A magnitude-6.2 earthquake jolted a remote and mountainous county on the northern edge of the Qinghai-Tibetan plateau just before midnight on Monday, killing at least 118 people and injuring hundreds, according to Chinese state media.

Authorities have mobilized an array of emergency responses, but rescue work could prove challenging in subzero temperatures. Most of China is grappling with freezing temperatures as a cold wave that started last week continued to sweep through the country, Reuters reported.

Twenty people have been reported missing in the quake’s aftermath after hours of rescue and relief efforts that began before sunrise, according to state media.

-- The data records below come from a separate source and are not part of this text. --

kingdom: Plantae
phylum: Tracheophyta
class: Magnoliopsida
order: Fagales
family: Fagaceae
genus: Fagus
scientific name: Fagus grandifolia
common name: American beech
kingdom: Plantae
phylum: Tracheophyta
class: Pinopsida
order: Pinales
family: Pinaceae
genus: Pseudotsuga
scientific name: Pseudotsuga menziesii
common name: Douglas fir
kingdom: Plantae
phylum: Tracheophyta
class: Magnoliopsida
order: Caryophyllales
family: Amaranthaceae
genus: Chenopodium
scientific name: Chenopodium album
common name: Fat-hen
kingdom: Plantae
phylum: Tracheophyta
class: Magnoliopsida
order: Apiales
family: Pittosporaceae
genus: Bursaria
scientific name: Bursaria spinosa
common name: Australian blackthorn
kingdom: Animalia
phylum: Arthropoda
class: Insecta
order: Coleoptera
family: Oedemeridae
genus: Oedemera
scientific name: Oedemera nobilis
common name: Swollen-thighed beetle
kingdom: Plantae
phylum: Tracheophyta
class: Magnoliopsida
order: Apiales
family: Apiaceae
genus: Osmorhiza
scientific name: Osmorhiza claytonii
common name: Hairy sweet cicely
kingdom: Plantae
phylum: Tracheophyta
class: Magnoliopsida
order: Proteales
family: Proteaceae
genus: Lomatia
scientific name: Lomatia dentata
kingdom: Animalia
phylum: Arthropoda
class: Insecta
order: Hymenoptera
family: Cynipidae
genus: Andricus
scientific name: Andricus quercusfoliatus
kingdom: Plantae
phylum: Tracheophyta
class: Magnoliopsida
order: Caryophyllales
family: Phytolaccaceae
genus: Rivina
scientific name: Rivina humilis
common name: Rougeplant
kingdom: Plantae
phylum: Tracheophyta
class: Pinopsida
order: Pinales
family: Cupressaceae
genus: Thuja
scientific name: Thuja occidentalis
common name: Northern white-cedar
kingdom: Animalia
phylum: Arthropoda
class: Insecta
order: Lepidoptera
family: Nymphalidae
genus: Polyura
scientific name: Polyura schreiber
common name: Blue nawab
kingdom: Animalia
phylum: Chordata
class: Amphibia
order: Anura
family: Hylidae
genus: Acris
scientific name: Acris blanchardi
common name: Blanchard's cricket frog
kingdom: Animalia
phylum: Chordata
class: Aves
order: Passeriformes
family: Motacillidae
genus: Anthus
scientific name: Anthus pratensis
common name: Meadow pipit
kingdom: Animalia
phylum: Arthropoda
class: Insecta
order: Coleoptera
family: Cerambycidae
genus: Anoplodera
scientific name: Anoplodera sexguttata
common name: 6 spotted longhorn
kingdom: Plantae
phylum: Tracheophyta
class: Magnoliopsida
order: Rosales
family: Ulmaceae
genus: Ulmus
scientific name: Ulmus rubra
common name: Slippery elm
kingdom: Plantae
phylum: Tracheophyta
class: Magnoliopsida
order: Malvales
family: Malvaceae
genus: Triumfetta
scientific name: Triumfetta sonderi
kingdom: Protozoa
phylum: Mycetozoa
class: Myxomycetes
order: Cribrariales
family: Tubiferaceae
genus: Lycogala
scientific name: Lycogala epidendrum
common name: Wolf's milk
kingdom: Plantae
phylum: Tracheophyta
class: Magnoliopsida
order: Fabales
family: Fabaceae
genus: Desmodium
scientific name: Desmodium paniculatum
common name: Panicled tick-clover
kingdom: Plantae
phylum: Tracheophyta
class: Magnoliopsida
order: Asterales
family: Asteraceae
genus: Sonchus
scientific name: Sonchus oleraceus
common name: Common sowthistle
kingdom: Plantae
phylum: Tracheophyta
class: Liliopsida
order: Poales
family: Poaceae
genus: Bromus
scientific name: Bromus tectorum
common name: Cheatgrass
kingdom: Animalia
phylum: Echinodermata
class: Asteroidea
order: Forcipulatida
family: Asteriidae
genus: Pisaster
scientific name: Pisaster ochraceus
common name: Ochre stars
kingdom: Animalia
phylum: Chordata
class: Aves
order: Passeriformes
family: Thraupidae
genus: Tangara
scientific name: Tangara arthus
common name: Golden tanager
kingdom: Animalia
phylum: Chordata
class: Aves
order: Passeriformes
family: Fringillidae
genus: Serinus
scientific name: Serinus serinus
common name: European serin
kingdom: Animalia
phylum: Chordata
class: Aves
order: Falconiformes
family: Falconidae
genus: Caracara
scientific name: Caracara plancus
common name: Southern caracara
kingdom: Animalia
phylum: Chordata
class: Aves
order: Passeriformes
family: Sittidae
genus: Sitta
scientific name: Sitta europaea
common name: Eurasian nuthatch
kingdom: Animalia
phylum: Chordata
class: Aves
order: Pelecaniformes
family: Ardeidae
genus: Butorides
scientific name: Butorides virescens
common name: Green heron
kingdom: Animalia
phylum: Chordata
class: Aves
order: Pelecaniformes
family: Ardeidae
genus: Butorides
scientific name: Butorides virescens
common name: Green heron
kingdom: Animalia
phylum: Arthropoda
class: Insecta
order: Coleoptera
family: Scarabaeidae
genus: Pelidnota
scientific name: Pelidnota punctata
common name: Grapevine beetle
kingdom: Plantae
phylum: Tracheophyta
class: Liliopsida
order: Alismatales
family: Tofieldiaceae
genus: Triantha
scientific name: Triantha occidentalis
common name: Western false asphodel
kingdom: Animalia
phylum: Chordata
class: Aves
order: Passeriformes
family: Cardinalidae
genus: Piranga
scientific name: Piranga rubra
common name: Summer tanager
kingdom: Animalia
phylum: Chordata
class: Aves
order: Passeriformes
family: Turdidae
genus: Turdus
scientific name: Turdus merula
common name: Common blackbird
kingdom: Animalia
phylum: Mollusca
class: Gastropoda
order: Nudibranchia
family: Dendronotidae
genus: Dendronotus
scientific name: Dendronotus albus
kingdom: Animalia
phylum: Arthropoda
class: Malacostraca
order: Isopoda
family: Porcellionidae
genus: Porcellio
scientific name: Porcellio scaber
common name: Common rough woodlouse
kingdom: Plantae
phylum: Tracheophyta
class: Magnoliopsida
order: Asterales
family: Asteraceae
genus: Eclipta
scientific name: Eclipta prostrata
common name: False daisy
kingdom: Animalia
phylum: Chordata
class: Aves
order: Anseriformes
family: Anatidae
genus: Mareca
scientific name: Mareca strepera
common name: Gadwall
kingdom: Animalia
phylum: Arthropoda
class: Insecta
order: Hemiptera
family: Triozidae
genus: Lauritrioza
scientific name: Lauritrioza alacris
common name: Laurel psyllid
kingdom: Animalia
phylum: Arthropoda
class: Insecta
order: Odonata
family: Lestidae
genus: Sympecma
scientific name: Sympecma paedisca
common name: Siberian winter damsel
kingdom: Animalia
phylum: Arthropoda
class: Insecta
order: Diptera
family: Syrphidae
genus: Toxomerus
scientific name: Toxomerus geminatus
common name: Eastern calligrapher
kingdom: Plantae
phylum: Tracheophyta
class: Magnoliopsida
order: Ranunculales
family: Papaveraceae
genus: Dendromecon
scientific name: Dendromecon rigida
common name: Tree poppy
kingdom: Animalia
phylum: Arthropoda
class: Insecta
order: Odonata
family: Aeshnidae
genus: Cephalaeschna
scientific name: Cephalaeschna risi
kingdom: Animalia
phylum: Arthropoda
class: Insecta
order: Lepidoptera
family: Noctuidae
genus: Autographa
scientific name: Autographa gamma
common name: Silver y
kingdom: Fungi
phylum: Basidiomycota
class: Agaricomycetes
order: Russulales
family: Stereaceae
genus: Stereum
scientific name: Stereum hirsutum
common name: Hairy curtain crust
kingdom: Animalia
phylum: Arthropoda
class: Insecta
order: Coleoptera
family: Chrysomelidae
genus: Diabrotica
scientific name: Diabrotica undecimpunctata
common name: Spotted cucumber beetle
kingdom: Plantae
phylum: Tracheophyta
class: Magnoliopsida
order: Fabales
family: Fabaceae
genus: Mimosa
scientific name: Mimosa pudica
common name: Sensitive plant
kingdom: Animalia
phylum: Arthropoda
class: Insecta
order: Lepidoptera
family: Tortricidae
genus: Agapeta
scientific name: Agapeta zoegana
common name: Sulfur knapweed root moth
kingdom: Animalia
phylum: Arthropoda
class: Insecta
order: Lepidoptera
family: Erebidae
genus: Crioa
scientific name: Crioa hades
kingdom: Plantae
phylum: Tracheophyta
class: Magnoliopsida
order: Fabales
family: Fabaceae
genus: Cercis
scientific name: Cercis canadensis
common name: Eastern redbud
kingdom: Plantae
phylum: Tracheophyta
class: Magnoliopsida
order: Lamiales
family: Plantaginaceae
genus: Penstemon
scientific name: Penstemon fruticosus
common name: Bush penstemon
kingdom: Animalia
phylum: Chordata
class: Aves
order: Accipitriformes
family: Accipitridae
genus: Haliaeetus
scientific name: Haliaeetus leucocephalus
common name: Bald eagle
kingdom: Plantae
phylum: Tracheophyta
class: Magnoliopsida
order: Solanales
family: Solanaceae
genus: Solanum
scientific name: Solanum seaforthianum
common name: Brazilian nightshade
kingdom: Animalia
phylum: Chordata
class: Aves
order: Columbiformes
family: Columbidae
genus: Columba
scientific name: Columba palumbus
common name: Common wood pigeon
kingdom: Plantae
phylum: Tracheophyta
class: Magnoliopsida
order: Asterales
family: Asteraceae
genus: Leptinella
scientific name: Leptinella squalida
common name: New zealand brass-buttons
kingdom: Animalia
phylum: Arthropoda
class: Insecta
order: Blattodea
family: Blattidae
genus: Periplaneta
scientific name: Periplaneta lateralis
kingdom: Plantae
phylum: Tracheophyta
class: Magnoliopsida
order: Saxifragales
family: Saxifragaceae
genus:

Earthquakes are common in western provinces such as Gansu, which lie on the eastern boundary of the Qinghai-Tibetan plateau, a tectonically active area. China’s deadliest quake in recent decades was in 2008 when a magnitude-8.0 temblor struck Sichuan, killing nearly 70,000 people.

The quake struck Jishishan county in China’s northwestern province of Gansu at 11:59 p.m. local time on Monday at a depth of 10 km, according to China Earthquake Networks Center (CENC).

About 2,200 rescue personnel from the provincial fire department and 900 from the forest brigade, as well as 260 professional emergency rescue personnel, were dispatched to the disaster zone, Xinhua reported, adding that the military and police were also engaged in rescue work.

As the disaster area is in a high-altitude region where the weather is cold, rescue efforts are working to prevent secondary disasters caused by factors beyond the quake, Xinhua said.

The temperature in Linxia, Gansu, near where the quake occurred, was about minus 14 degrees Celsius (6.8°F) on Tuesday morning.